Mozilla released patches for vulnerabilities in its cross-platform Network Security Services (NSS) cryptographic library. The vulnerability can be exploited for crashing an application or executing arbitrary code remotely.
The vulnerability labelled CVE-2021-43527 plagues earlier NSS versions before 3.73 ESR. the vulnerability is a heap overflow when scanning digital signatures such as DSA and RS-PSS algorithms encrypted in the DER format. Tavis Ormandy of Google Project Zero identified the vulnerability.
“NSS (Network Security Services) versions prior to 3.73 or 3.68.1 ESR are vulnerable to a heap overflow when handling DER-encoded DSA or RSA-PSS signatures,” Mozilla said in an advisory published Wednesday. “Applications using NSS for handling signatures encoded within CMS, S/MIME, PKCS #7, or PKCS #12 are likely to be impacted.”
The bug, the consequence of missing bounds check that could allow the execution of arbitrary attacker-controlled code, is said to have been exploitable dating all the way back to June 2012, “The striking thing about this vulnerability is just how simple it is,” Ormandy said in a technical write-up.

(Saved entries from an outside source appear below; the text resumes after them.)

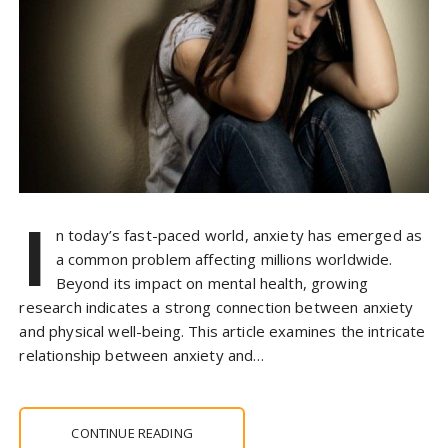
I
n today’s fast-paced world, anxiety has emerged as
a common problem affecting millions worldwide.
Beyond its impact on mental health, growing
research indicates a strong connection between anxiety
and physical well-being. This article examines the intricate
relationship between anxiety and…
CONTINUE READING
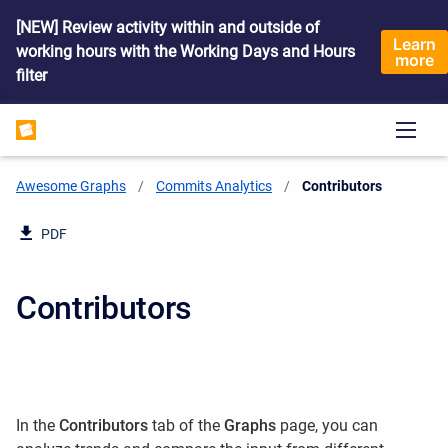
[NEW] Review activity within and outside of
Learn
working hours with the Working Days and Hours
more
filter
Awesome Graphs
Commits Analytics
Current:
Contributors
PDF
Contributors
In the
Contributors
tab of the
Graphs
page, you can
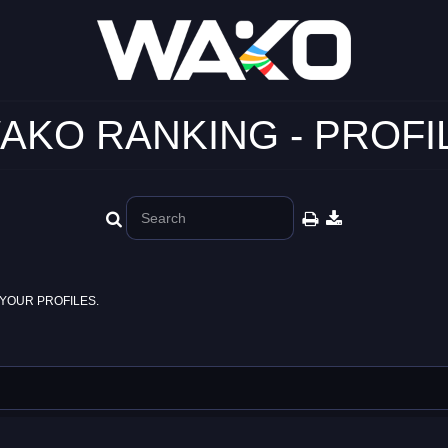
AKO RANKING - PROFI
YOUR PROFILES.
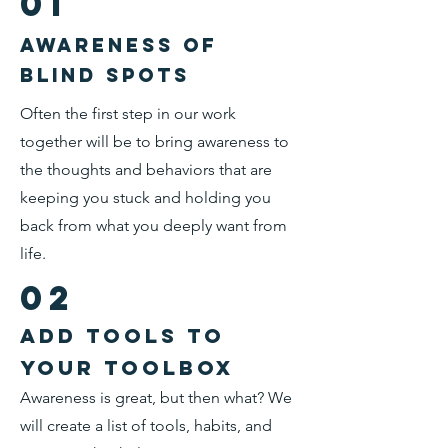
01
Awareness of
blind spots
Often the first step in our work
together will be to bring awareness to
the thoughts and behaviors that are
keeping you stuck and holding you
back from what you deeply want from
life.
02
add tools to
your toolbox
Awareness is great, but then what? We
will create a list of tools, habits, and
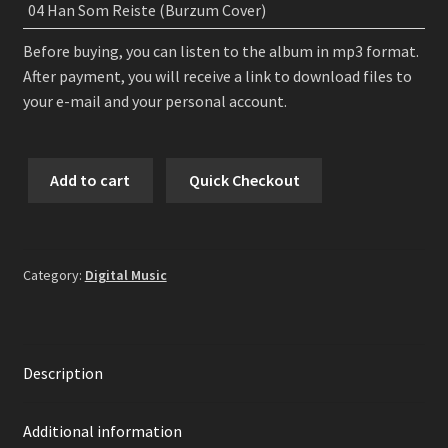
04 Han Som Reiste (Burzum Cover)
Before buying, you can listen to the album in mp3 format.
After payment, you will receive a link to download files to
your e-mail and your personal account.
Colotyphus
Add to cart
Quick Checkout
-
Before
the
Sunrise
Category:
Digital Music
EP
Digital
Album
quantity
Description
Additional information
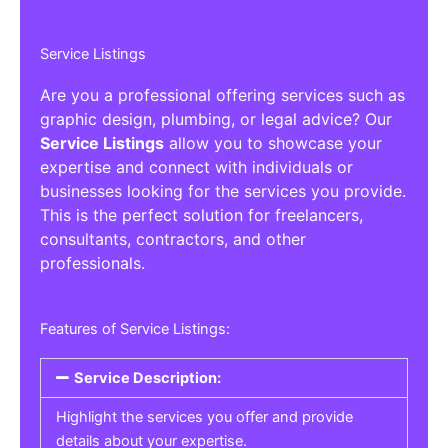
Service Listings
Are you a professional offering services such as
graphic design, plumbing, or legal advice? Our
Service Listings
allow you to showcase your
expertise and connect with individuals or
businesses looking for the services you provide.
This is the perfect solution for freelancers,
consultants, contractors, and other
professionals.
Features of Service Listings:
Service Description:
Highlight the services you offer and provide
details about your expertise.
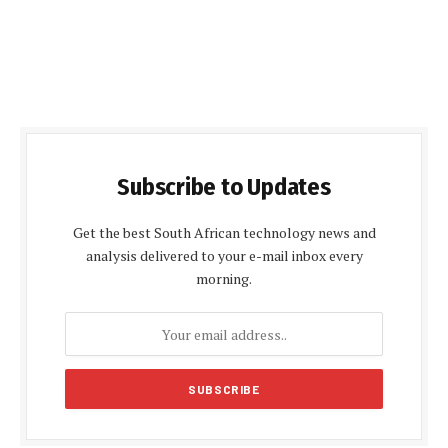
Subscribe to Updates
Get the best South African technology news and
analysis delivered to your e-mail inbox every
morning.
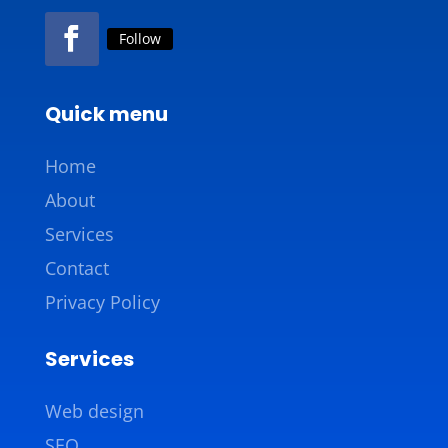
Follow
Quick menu
Home
About
Services
Contact
Privacy Policy
Services
Web design
SEO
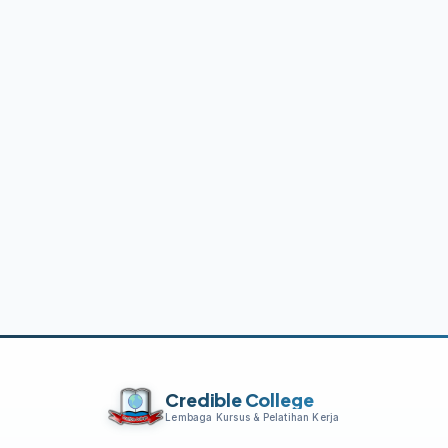
Credible College
Lembaga Kursus & Pelatihan Kerja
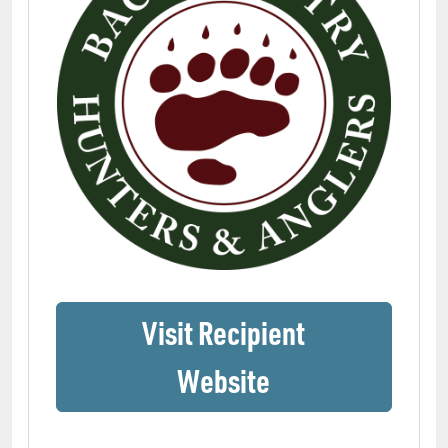
Visit Recipient
(opens in a ne
Website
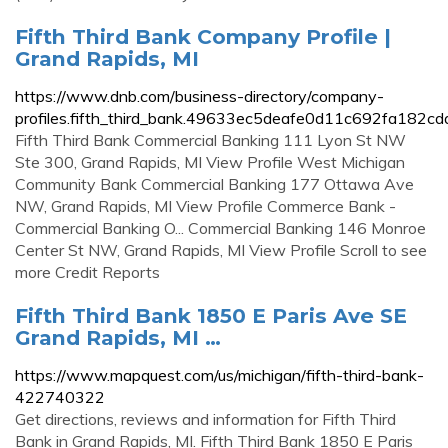
Fifth Third Bank Company Profile |
Grand Rapids, MI
https://www.dnb.com/business-directory/company-
profiles.fifth_third_bank.49633ec5deafe0d11c692fa182cd
Fifth Third Bank Commercial Banking 111 Lyon St NW
Ste 300, Grand Rapids, MI View Profile West Michigan
Community Bank Commercial Banking 177 Ottawa Ave
NW, Grand Rapids, MI View Profile Commerce Bank -
Commercial Banking O... Commercial Banking 146 Monroe
Center St NW, Grand Rapids, MI View Profile Scroll to see
more Credit Reports
Fifth Third Bank 1850 E Paris Ave SE
Grand Rapids, MI …
https://www.mapquest.com/us/michigan/fifth-third-bank-
422740322
Get directions, reviews and information for Fifth Third
Bank in Grand Rapids, MI. Fifth Third Bank 1850 E Paris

Although Mozilla’s Firefox web browser, email client, PDF viewers are safe from vulnerability, other applications that use NSS for signature verification such as Red Hat, Thunderbird, LibreOffice, Evolution and Evince, are affected by the vulnerability.
This is a major memory corruption flaw in NSS, almost any use of NSS is affected,” Ormandy tweeted. “If you are a vendor that distributes NSS in your products, you will most likely need to update or backport the patch.”